Artık flip'ün İngilizce içindeki anlamı hakkında daha fazla bilgi sahibi olduğunuza göre, seçilen örnekler aracılığıyla bunların nasıl kullanılacağını ve nasıl yapılacağını öğrenebilirsiniz. onları okuyun. Ve önerdiğimiz ilgili kelimeleri öğrenmeyi unutmayın. Web sitemiz sürekli olarak yeni kelimeler ve yeni örneklerle güncellenmektedir, böylece bilmediğiniz diğer kelimelerin anlamlarını İngilizce içinde arayabilirsiniz.

flip ile ilgili kelimeler

İngilizce hakkında bilginiz var mı

İngilizce, İngiltere'ye göç eden ve 1400 yılı aşkın bir süre içinde gelişen Germen kabilelerinden gelmektedir. İngilizce, Çince ve İspanyolca'dan sonra dünyada en çok konuşulan üçüncü dildir.
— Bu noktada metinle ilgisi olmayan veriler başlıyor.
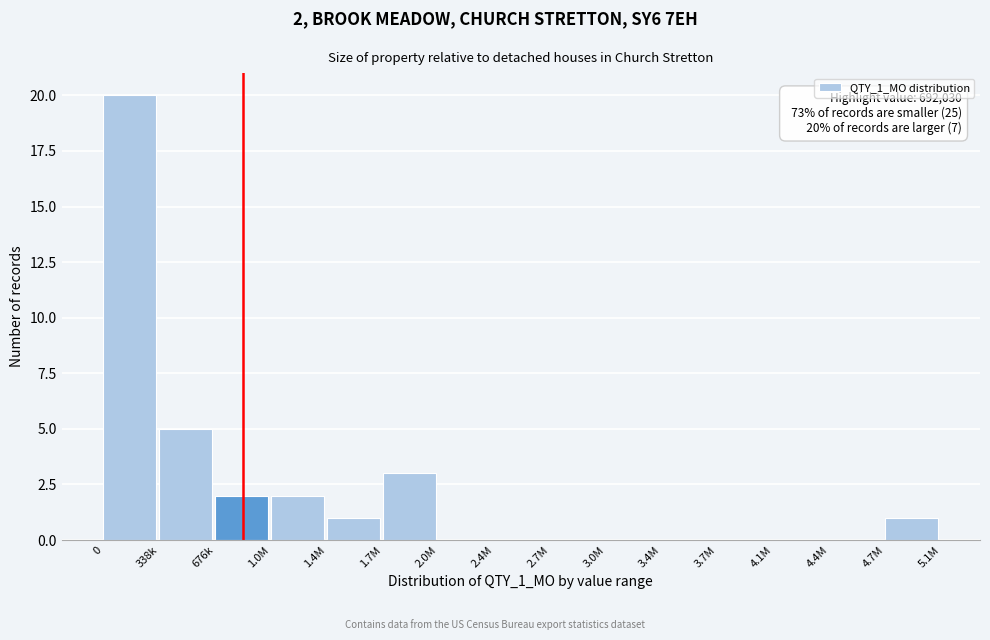

Reading left to right, what are all the values shown in this chart?

0=20	338k=5	676k=2	1.0M=2	1.4M=1	1.7M=3	2.0M=0	2.4M=0	2.7M=0	3.0M=0	3.4M=0	3.7M=0	4.1M=0	4.4M=0	4.7M=1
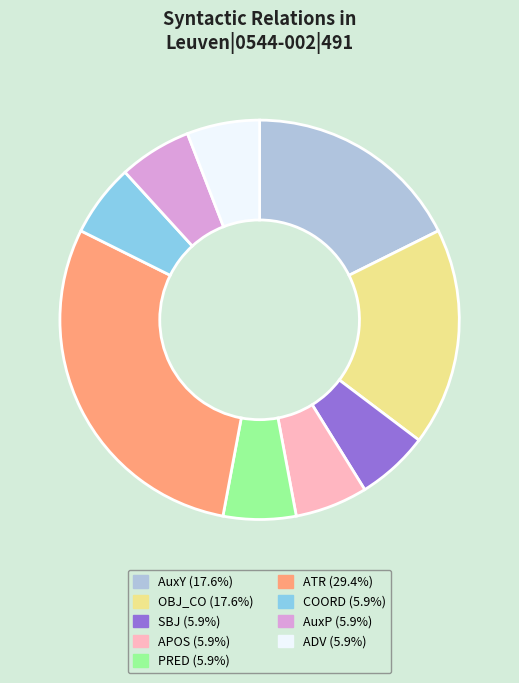

Is there any slice that represents more than half of the pie?

No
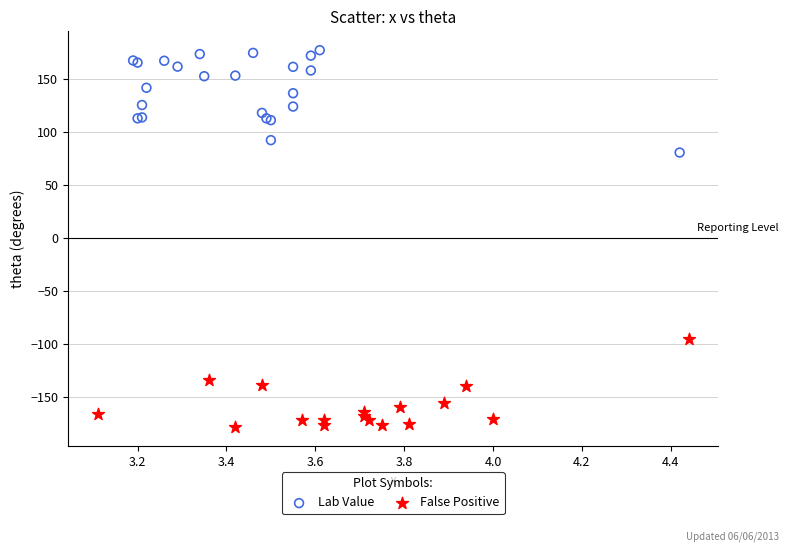

What are all the series names shown in the legend?

Lab Value, False Positive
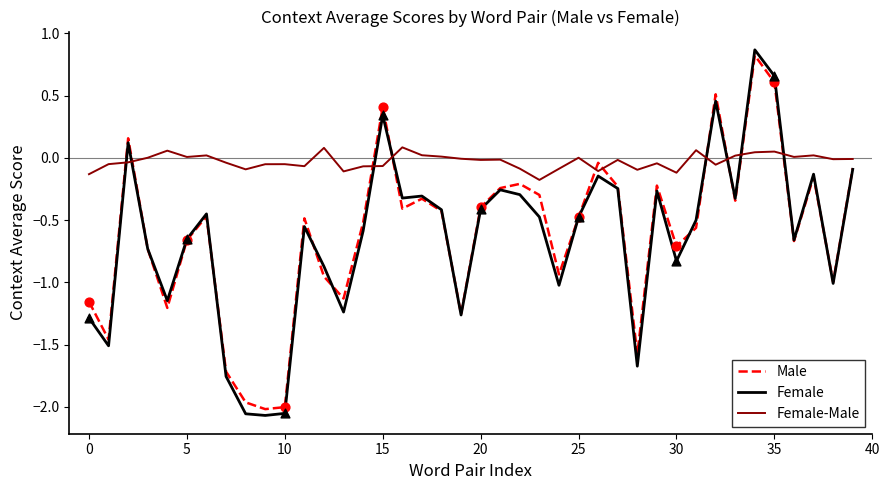

At how many categories does at least one series exceed -1?

40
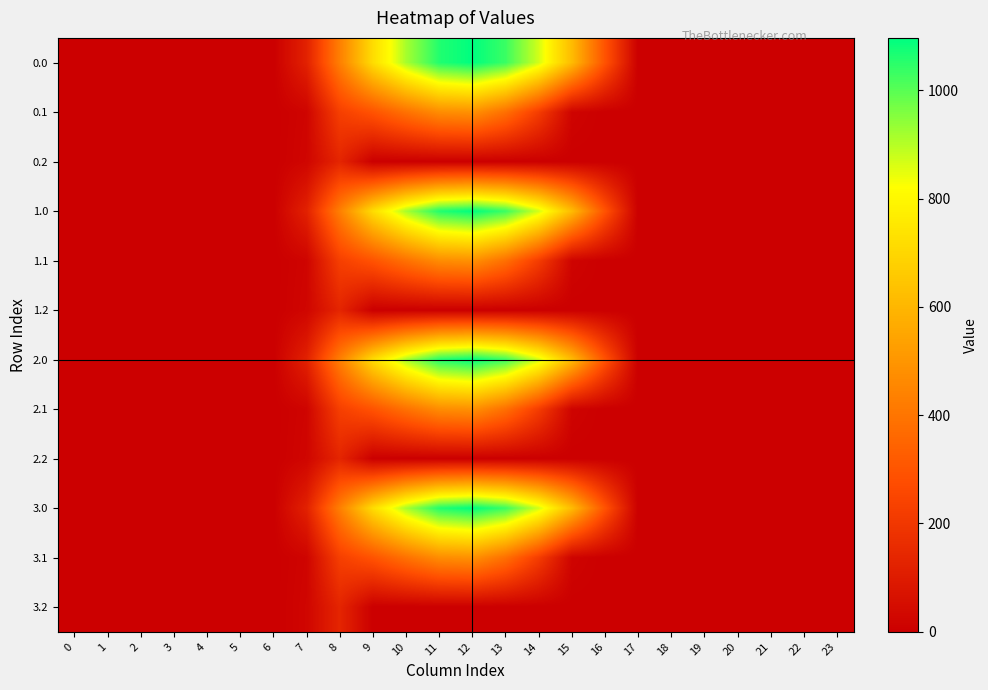

At how many categories does at least one series exceed 21?

10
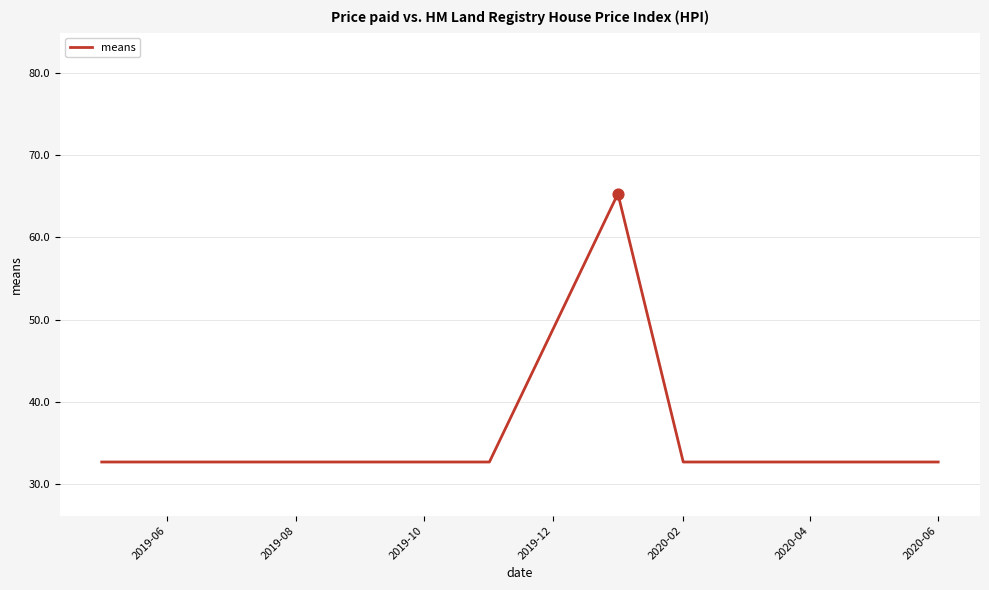

What is the greatest value displayed?

65.3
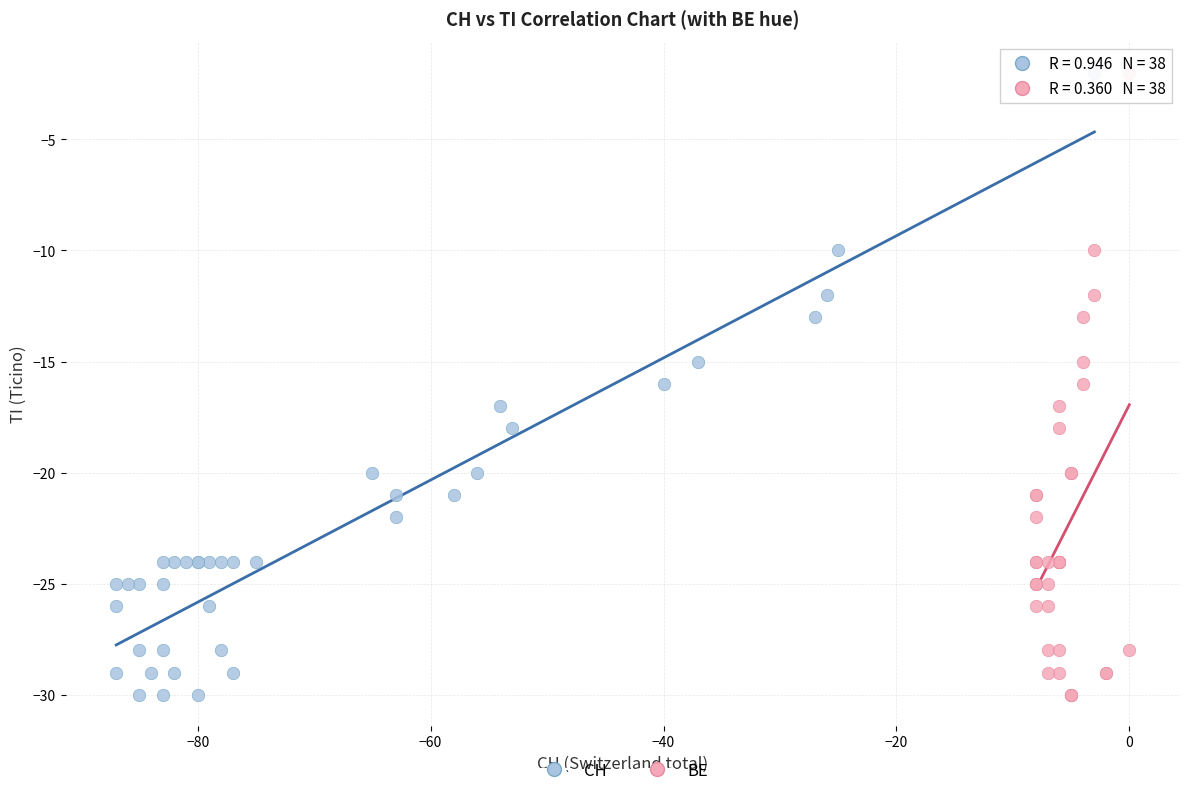

What are all the series names shown in the legend?

CH, BE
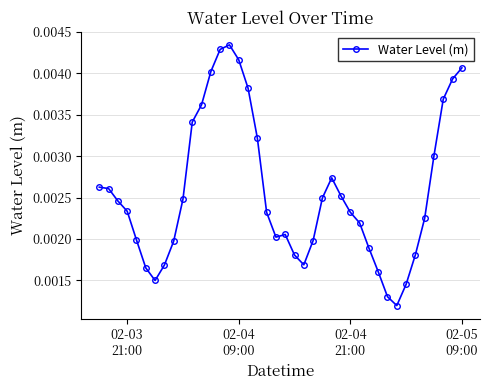

How many lines are shown in the chart?

1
En çok öğrenilen ikinci dildir. ve yaklaşık 60 egemen ülkenin resmi dilidir.Bu dil, ikinci ve yabancı dil olarak anadili konuşanlardan daha fazla sayıda konuşmacıya sahiptir.İngilizce aynı zamanda Birleşmiş Milletler, Avrupa Birliği ve diğer birçok uluslararası kuruluşun ortak resmi dilidir. ve bölgesel organizasyonlar. Günümüzde dünyanın her yerindeki İngilizce konuşanlar nispeten kolaylıkla iletişim kurabiliyor.